PROBLEM TO SOLVE: Below are the records; restate word for word the lines from the first through the one containing "Připojte se k", and only those.

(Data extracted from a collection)
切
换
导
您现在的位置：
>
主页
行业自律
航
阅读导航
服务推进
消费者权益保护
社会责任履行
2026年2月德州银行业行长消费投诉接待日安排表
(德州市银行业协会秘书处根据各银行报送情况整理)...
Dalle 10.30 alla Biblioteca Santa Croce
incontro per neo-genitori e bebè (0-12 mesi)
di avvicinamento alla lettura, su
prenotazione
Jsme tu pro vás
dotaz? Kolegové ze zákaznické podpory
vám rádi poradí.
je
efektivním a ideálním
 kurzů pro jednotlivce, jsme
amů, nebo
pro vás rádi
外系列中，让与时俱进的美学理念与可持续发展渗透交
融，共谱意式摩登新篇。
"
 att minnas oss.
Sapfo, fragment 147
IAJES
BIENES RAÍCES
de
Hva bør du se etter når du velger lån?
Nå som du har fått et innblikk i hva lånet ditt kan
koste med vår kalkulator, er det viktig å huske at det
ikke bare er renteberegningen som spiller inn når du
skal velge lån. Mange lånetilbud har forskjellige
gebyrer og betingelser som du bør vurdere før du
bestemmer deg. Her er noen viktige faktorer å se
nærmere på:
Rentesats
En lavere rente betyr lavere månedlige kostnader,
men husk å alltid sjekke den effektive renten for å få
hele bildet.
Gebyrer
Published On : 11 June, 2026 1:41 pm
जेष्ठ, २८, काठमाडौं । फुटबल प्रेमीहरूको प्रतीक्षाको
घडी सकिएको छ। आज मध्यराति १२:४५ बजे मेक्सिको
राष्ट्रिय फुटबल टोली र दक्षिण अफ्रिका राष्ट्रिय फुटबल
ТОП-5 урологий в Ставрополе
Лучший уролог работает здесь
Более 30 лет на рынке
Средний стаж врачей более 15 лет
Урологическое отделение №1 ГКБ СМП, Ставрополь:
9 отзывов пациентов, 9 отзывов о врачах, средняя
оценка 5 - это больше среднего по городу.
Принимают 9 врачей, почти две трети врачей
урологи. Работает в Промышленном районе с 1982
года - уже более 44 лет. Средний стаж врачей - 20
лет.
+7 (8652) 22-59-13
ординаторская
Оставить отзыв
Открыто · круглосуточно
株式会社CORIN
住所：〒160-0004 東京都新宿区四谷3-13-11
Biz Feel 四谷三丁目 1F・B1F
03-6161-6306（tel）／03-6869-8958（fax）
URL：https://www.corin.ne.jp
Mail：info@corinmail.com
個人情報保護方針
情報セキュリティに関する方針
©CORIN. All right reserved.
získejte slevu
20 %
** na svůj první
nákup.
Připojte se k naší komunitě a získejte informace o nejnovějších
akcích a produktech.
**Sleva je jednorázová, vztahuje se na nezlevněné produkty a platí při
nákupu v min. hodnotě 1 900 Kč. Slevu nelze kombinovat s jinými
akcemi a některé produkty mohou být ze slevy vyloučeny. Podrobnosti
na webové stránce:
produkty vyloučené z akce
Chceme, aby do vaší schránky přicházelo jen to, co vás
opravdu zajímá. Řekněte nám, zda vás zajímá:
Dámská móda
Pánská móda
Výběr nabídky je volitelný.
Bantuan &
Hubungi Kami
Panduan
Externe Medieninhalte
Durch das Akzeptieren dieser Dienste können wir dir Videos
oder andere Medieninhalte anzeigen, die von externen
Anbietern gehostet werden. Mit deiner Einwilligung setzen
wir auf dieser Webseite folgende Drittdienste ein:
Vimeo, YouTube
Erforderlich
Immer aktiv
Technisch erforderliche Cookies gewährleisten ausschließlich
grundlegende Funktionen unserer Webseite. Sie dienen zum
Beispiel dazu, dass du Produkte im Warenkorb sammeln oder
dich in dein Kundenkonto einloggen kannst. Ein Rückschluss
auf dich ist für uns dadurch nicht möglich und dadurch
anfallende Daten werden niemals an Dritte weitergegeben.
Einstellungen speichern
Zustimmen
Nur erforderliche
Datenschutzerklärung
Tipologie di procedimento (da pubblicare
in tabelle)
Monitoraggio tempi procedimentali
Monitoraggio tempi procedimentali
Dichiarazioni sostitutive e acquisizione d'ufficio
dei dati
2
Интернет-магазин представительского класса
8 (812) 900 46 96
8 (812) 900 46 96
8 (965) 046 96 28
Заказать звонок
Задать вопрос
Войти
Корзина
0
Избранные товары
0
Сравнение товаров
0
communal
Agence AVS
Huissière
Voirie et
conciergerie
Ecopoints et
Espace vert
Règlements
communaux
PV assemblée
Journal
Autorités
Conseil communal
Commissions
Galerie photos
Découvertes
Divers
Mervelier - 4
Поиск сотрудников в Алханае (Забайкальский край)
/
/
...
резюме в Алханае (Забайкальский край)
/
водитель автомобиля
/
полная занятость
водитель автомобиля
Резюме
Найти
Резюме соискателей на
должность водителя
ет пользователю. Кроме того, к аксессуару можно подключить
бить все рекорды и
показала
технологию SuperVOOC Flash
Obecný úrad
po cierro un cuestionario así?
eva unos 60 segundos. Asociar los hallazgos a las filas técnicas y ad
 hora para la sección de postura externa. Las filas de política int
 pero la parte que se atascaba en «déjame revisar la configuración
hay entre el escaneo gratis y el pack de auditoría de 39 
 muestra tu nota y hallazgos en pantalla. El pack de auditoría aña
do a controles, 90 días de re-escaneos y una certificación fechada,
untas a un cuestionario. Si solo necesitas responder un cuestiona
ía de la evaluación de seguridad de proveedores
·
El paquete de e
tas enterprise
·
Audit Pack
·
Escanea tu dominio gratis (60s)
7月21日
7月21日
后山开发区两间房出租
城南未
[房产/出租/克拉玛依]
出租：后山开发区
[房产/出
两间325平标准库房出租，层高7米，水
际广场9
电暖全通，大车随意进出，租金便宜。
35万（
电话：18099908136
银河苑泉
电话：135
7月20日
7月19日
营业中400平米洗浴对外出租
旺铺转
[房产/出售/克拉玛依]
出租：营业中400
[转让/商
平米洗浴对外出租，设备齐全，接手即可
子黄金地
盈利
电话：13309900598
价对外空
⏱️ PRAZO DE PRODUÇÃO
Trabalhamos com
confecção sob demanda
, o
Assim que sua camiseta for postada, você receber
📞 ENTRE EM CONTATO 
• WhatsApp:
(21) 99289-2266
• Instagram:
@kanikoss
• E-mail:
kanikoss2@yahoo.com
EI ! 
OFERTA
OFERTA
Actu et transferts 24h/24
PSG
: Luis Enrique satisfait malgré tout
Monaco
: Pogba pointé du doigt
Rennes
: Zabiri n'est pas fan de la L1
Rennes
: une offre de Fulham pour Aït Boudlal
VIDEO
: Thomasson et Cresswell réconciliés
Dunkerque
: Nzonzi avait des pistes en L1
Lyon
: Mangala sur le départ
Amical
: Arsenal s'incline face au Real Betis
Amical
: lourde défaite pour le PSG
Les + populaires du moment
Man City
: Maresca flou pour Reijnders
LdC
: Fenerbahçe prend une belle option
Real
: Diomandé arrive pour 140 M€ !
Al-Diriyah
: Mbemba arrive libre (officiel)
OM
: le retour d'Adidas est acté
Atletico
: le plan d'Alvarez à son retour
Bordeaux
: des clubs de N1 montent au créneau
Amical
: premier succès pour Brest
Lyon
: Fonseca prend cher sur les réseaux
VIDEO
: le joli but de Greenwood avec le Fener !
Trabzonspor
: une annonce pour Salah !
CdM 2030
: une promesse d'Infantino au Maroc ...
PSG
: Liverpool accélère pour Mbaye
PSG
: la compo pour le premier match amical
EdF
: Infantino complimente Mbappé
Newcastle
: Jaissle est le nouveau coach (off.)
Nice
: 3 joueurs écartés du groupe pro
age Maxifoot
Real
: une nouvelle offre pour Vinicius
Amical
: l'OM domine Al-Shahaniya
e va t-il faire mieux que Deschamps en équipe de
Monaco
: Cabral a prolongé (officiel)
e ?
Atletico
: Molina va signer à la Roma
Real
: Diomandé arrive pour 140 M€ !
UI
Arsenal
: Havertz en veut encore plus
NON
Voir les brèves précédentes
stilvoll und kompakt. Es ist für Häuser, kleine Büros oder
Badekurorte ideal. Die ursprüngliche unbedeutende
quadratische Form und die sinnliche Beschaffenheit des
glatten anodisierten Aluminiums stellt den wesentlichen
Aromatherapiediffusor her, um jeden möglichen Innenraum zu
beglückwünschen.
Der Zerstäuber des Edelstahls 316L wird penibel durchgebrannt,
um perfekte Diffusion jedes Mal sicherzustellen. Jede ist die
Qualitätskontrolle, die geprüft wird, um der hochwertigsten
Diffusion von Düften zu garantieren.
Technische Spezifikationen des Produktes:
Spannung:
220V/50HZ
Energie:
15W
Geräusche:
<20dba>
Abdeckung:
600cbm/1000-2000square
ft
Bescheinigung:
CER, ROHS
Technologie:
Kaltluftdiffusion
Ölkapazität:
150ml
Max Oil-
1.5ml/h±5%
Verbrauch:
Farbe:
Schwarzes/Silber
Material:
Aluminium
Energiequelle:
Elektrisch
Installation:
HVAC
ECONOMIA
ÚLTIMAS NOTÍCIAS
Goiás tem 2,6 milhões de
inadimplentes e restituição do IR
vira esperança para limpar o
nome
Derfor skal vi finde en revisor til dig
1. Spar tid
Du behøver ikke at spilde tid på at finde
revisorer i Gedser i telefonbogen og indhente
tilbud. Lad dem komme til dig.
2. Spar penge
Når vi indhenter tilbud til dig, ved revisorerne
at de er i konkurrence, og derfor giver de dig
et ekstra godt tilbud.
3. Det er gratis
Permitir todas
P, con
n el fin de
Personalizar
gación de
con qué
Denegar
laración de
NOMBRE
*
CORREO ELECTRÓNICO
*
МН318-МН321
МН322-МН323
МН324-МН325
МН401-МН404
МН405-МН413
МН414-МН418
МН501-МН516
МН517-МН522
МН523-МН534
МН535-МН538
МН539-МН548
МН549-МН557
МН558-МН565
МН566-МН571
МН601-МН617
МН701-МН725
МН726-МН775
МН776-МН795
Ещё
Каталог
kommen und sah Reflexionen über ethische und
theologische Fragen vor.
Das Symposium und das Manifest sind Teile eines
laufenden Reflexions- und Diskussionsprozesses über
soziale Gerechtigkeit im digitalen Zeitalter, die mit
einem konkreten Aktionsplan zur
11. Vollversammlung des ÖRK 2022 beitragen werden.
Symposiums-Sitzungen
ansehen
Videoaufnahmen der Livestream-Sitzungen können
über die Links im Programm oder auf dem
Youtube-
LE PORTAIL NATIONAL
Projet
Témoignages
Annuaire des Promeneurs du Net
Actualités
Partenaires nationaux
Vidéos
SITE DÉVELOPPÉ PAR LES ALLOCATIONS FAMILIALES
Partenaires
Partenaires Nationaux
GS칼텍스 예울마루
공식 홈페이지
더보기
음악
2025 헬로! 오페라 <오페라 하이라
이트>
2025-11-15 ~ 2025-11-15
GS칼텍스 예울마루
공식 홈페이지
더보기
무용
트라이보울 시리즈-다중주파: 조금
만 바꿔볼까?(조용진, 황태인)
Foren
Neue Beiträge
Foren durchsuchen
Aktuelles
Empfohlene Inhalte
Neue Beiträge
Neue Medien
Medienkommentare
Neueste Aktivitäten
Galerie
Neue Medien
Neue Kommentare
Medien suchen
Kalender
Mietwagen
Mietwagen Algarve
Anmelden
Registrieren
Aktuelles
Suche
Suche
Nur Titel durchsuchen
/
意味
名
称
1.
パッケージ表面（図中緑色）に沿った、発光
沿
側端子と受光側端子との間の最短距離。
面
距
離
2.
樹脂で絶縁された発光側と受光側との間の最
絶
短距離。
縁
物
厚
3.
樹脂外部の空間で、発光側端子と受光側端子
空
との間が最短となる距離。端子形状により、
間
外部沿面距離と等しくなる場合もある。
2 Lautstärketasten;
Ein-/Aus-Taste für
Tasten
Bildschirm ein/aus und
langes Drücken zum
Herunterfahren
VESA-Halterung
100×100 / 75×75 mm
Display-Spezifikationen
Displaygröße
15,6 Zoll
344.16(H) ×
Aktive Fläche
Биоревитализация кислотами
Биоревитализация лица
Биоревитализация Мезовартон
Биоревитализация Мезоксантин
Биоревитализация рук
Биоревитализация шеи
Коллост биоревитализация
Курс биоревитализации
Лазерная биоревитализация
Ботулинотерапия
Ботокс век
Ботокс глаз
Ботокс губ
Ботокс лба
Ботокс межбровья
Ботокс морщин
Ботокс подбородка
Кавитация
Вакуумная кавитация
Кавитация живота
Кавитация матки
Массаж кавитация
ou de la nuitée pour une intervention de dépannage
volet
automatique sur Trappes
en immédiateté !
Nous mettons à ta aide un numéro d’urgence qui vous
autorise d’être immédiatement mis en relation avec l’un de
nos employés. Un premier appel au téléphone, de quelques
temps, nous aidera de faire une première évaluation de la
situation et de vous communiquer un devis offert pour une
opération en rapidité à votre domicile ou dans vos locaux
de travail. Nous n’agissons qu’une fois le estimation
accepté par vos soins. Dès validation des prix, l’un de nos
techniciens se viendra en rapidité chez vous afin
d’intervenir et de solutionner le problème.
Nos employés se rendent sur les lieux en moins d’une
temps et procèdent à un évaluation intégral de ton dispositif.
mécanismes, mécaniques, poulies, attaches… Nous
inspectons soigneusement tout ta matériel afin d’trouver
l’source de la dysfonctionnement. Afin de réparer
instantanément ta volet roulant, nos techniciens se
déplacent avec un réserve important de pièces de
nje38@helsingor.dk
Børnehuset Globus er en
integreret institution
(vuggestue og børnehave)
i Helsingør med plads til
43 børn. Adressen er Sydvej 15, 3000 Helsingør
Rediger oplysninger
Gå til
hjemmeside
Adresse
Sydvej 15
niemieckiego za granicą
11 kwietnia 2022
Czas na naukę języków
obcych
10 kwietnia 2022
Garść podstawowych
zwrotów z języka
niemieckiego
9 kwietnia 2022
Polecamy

RESULT BELOW:
切
换
导
您现在的位置：
>
主页
行业自律
航
阅读导航
服务推进
消费者权益保护
社会责任履行
2026年2月德州银行业行长消费投诉接待日安排表
(德州市银行业协会秘书处根据各银行报送情况整理)...
Dalle 10.30 alla Biblioteca Santa Croce
incontro per neo-genitori e bebè (0-12 mesi)
di avvicinamento alla lettura, su
prenotazione
Jsme tu pro vás
dotaz? Kolegové ze zákaznické podpory
vám rádi poradí.
je
efektivním a ideálním
 kurzů pro jednotlivce, jsme
amů, nebo
pro vás rádi
外系列中，让与时俱进的美学理念与可持续发展渗透交
融，共谱意式摩登新篇。
"
 att minnas oss.
Sapfo, fragment 147
IAJES
BIENES RAÍCES
de
Hva bør du se etter når du velger lån?
Nå som du har fått et innblikk i hva lånet ditt kan
koste med vår kalkulator, er det viktig å huske at det
ikke bare er renteberegningen som spiller inn når du
skal velge lån. Mange lånetilbud har forskjellige
gebyrer og betingelser som du bør vurdere før du
bestemmer deg. Her er noen viktige faktorer å se
nærmere på:
Rentesats
En lavere rente betyr lavere månedlige kostnader,
men husk å alltid sjekke den effektive renten for å få
hele bildet.
Gebyrer
Published On : 11 June, 2026 1:41 pm
जेष्ठ, २८, काठमाडौं । फुटबल प्रेमीहरूको प्रतीक्षाको
घडी सकिएको छ। आज मध्यराति १२:४५ बजे मेक्सिको
राष्ट्रिय फुटबल टोली र दक्षिण अफ्रिका राष्ट्रिय फुटबल
ТОП-5 урологий в Ставрополе
Лучший уролог работает здесь
Более 30 лет на рынке
Средний стаж врачей более 15 лет
Урологическое отделение №1 ГКБ СМП, Ставрополь:
9 отзывов пациентов, 9 отзывов о врачах, средняя
оценка 5 - это больше среднего по городу.
Принимают 9 врачей, почти две трети врачей
урологи. Работает в Промышленном районе с 1982
года - уже более 44 лет. Средний стаж врачей - 20
лет.
+7 (8652) 22-59-13
ординаторская
Оставить отзыв
Открыто · круглосуточно
株式会社CORIN
住所：〒160-0004 東京都新宿区四谷3-13-11
Biz Feel 四谷三丁目 1F・B1F
03-6161-6306（tel）／03-6869-8958（fax）
URL：https://www.corin.ne.jp
Mail：info@corinmail.com
個人情報保護方針
情報セキュリティに関する方針
©CORIN. All right reserved.
získejte slevu
20 %
** na svůj první
nákup.
Připojte se k naší komunitě a získejte informace o nejnovějších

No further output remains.